On September 11, 2001, I was at Walter Reed during the attacks and helped treat the casualties that were coming up from the Pentagon. Then we took care of the majority of the casualties coming from the wars in Afghanistan and Iraq. Many of the injuries that we saw were much more complex than what we see in civilian trauma. Many of these patients had amputations and spine fractures, spinal cord injuries and paralysis, and open wounds. Because there weren’t enough plastic surgeons to go around, we did most of our own skin grafts, which isn’t something orthopaedic surgeons learn on the outside. I also learned minimally invasive surgery there, too, because we had a lot of young people who didn’t need a big incision and had to get back into combat.

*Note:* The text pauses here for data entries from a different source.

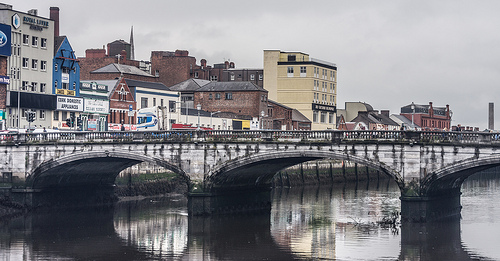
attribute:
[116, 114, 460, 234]
archway — stone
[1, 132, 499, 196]
bridge — long, stone, white, dirty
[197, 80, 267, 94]
pointed roof — black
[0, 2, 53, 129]
building — tall, white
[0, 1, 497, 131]
sky — hazy, cloud filled, overcast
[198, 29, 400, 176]
building — tall, multi story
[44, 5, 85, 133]
building — blue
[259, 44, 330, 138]
building — brown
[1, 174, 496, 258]
river — reflective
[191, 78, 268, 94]
roof — black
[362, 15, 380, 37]
sky — overcast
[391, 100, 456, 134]
house — red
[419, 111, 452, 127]
windows — many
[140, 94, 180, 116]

In 2010, I did a six-month tour in Mosul, Iraq, as an Army combat orthopaedic surgeon. We were located right by the airfield, so it was a prime area for attacks. When you see someone come in right off the battlefield and you don’t have the same surgical equipment you would normally have in hospitals in the United States, you have to learn to provide the same quality care with not as much. The screwdrivers, saws, plates, rods, and everything we used weren’t the same. We didn’t have MRI; we had CT scan, so you had to learn to read a CT scan as well as you could read an MRI. I also saw rare injuries there like lumbopelvic dissociation, which is basically where the pelvis and the spine get dissociated from these big blast injuries. We later published a classification system for lumbopelvic dissociations and low lumbar burst fractures. Those things were completely unique to my experience, which other people just don’t get the opportunity to do.

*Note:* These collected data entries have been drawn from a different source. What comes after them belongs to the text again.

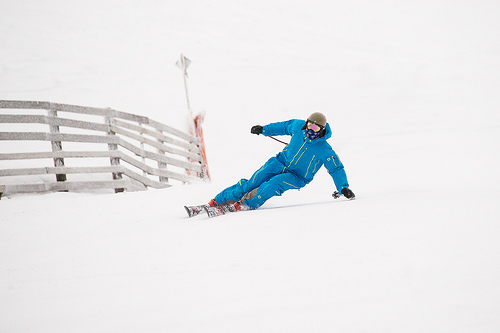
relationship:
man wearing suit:
[247, 92, 368, 213] [251, 124, 323, 201]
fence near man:
[55, 102, 147, 191] [247, 92, 368, 213]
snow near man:
[122, 211, 201, 255] [247, 92, 368, 213]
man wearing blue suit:
[247, 92, 368, 213] [251, 124, 323, 201]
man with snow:
[247, 92, 368, 213] [122, 211, 201, 255]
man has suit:
[247, 92, 368, 213] [251, 124, 323, 201]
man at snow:
[247, 92, 368, 213] [122, 211, 201, 255]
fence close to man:
[55, 102, 147, 191] [247, 92, 368, 213]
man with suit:
[247, 92, 368, 213] [251, 124, 323, 201]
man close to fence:
[247, 92, 368, 213] [55, 102, 147, 191]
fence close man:
[55, 102, 147, 191] [247, 92, 368, 213]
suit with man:
[251, 124, 323, 201] [247, 92, 368, 213]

Then, in 2014, I was recruited to return to Washington University and work again with Dr. Lawrence Lenke, whom I had studied under during my fellowship. Shortly thereafter, Dr. Lenke and Dr. K. Daniel Riew, who was also working at Washington University, and I were given a once-in-a-lifetime opportunity to come to NewYork-Presbyterian to help establish a premier spine hospital, what is now the Daniel and Jane Och Spine Hospital at NewYork-Presbyterian. I currently serve as Director of Degenerative, Minimally Invasive and Robotic Spine Surgery. Here, I do big scoliosis and kyphosis cases. I treat kids and adults. I do minimally invasive surgical discectomies and oblique lumbar interbody fusion procedures and use microscopic and robotic assistance whenever it provides the best approach for the patient. Each of the things I learned while training in a military setting helped me perfect all these different types of surgeries. It’s like being this utility infielder for the Yankees as opposed to the star first baseman. I perform every surgery in spine and utilize my experience and training doing complex surgeries by transferring those principles to include robotic and microscopic surgical techniques as well.

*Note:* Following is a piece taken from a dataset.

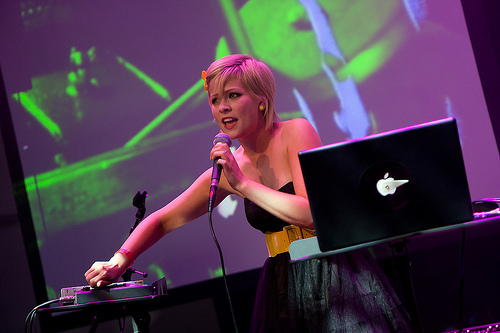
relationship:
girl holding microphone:
[81, 54, 411, 333] [207, 130, 238, 330]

After 17 years as a Lieutenant Colonel in the United States Army, the lessons I learned were how to take the best care of patients. I think ultimately when you listen to the patient, they tell you what they need and what their goals are. I choose each operation for what the patient needs and what’s going to benefit them the most. If the patient does well, everyone does well, and they and their families can return to their previous activities. I think all of those things are really learned from taking care of the casualties and caring for their family members. In a socialized setting, which the military is, you work as hard as everyone else, you get paid the same, but you’re doing that to take care of people because that’s the most important thing that we do.

Dr. Ronald Lehman is the Director of Degenerative, Minimally Invasive and Robotic Spine Surgery at the Daniel and Jane Och Spine Hospital at NewYork-Presbyterian and a tenured Professor of Orthopaedic Surgery at Columbia University Vagelos College of Physicians and Surgeons. He is a nationally recognized expert in the treatment of adult and pediatric spine conditions.